Provided text
************

Disciplinary shout-outs

Tuning system is a topic that shows up the quickest when talking about math in music. It's an ancient observation that you need to shorten the musical string in half to arrive at the octave from the open string. Pythagoreans concluded that most "rounded" ratios (1:2, 1:3…) give the most pleasant intervals (consonance) and built the system of music around their investigations. Currently most popular system, 12-tone temperament, resolved the matter of pitches within the octave similarly but differently by using different math.

Using tuning systems as a music game mechanic is a challenge, because it requires instruments not fixed within a specific tuning, and high level of listening skill from the players. As an area of exploration it might be most promising as an app-assisted solo game (with a tuner).

Downtime — A situation during the game when a player is not engaged in play.

Probability, on the other hand, is the math subfield that finds maybe the most usage in games. Not only may it be used by players, but designers often wish to check how frequently some situations during the game might happen. For example when you use the deck of cards, and playtesting showed that having two specific cards together in a starting hand leads to sad downtime, you have a choice as a designer:

A) remake a portion of the game (a lot of work)
B) add a trouble-shooting, inelegant rule to avoid the bad situation, or
C) accept that on average one in N players might be reasonably critical towards the game.

************

What to do
1. Retype the passage on tuning systems and probability in games word for word, starting at "Downtime — A" and ending at "towards the game.".
2. Write what comes next in the passage on tuning systems and probability in games, picking up after its final line.

Dataset excerpts
************

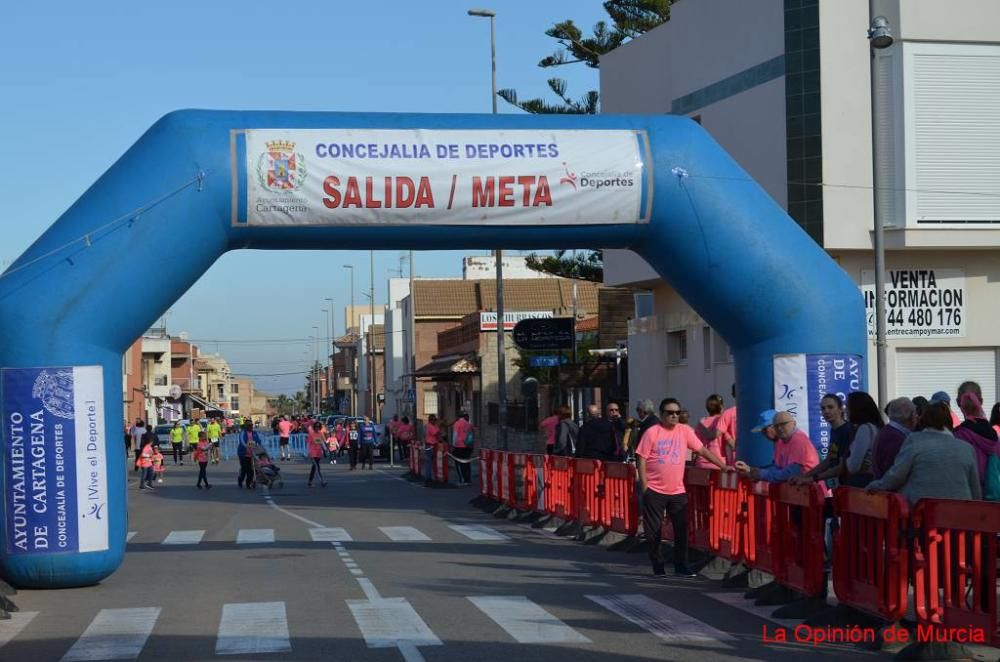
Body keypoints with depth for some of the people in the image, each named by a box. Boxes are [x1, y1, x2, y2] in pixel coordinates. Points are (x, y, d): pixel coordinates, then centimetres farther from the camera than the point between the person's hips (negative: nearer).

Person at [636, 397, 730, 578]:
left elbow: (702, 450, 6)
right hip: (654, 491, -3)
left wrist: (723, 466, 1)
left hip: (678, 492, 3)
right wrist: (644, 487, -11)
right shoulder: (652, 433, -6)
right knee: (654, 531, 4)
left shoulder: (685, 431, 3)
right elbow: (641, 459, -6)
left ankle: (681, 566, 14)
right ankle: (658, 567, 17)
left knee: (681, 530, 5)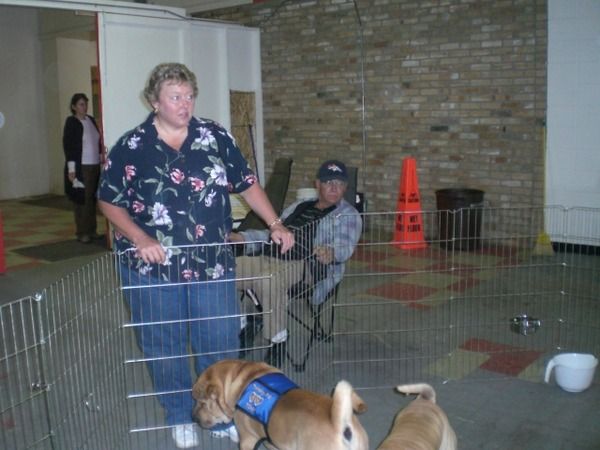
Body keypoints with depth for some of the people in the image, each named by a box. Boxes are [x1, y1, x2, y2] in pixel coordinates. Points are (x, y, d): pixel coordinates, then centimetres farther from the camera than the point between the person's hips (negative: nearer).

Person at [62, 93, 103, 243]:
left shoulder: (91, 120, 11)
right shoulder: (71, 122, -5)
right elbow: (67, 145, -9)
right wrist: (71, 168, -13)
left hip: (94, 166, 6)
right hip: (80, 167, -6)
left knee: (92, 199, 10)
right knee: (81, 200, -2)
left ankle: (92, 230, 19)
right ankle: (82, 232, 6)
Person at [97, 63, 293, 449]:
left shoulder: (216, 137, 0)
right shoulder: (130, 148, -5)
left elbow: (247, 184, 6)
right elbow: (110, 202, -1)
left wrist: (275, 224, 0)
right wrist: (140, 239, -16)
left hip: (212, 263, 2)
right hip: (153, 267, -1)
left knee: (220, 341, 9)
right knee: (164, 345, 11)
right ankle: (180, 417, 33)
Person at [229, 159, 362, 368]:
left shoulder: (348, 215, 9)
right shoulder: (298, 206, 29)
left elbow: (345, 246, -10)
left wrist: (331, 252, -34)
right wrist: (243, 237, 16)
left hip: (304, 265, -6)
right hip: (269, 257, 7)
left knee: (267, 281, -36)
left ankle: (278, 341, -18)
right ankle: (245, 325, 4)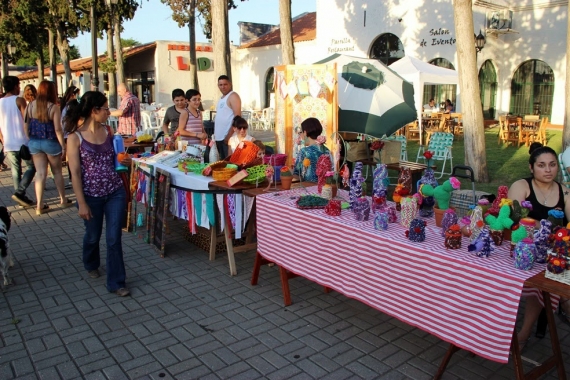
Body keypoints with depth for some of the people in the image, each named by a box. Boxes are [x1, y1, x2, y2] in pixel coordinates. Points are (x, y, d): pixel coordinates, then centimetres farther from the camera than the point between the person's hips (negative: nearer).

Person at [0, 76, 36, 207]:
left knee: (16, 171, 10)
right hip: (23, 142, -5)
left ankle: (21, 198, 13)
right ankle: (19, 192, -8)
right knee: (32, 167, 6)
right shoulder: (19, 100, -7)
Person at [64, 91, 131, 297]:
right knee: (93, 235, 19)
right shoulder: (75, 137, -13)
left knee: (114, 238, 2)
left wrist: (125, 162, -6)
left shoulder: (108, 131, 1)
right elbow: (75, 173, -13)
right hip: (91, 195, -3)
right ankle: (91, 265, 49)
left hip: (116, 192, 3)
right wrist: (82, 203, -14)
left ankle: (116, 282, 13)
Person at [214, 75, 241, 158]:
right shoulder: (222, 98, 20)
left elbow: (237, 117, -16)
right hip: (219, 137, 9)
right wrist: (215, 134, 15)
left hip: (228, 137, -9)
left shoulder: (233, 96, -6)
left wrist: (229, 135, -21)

************

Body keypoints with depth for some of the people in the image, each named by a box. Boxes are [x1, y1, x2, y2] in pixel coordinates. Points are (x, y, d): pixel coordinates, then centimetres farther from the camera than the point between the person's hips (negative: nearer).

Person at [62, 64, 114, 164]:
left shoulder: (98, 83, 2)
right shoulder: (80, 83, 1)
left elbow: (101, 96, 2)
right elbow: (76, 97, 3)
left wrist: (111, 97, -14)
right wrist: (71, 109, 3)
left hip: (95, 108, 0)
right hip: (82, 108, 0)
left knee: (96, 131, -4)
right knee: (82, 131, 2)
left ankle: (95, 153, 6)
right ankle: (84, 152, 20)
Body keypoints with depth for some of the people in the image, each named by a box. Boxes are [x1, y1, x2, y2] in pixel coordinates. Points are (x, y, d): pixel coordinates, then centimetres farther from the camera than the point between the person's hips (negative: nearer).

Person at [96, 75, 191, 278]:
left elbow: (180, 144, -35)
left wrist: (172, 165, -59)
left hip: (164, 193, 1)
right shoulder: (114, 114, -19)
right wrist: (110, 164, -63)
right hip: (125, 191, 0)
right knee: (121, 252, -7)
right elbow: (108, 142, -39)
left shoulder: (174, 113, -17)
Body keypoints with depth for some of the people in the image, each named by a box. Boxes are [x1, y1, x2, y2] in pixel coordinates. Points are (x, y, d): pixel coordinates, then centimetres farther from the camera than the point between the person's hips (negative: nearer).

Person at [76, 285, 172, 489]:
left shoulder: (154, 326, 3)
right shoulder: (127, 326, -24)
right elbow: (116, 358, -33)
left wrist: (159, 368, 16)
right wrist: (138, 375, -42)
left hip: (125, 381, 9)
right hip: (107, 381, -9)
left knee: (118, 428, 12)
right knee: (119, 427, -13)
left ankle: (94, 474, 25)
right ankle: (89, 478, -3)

************

Per-task outputs
1.
Downtime — A situation during the game when a player is not engaged in play.

Probability, on the other hand, is the math subfield that finds maybe the most usage in games. Not only may it be used by players, but designers often wish to check how frequently some situations during the game might happen. For example when you use the deck of cards, and playtesting showed that having two specific cards together in a starting hand leads to sad downtime, you have a choice as a designer:

A) remake a portion of the game (a lot of work)
B) add a trouble-shooting, inelegant rule to avoid the bad situation, or
C) accept that on average one in N players might be reasonably critical towards the game.

2.
But what exactly is this N? It depends on the size of the deck (D) and the amount of cards drawn at the start (H). Before calculating, you may leave the purity of mathematics for a moment and consider using a Monte Carlo method, which is a repeated simulation of the problem at hand. It's often done with a short program, but might be attempted with a spreadsheet. If you generate 1000 random hands drawn from your deck, you will arrive at the estimated probability for your situation. It's often useful, because you may easily check the chance of more complex situations than our relatively simple example.

(1)
\begin{align} N = \frac{D(D-1)}{H(H-1)} \end{align}

The result for N (provided above without explanation, sorry, on the basis of probability theory) means that if you deal 7 cards from a standard 52-card deck. One in about 63 players will have a sub-par experience in our considered game. Unfortunately, neither mathematics nor game design will tell you how to use this information, and which of the A-C options should be chosen.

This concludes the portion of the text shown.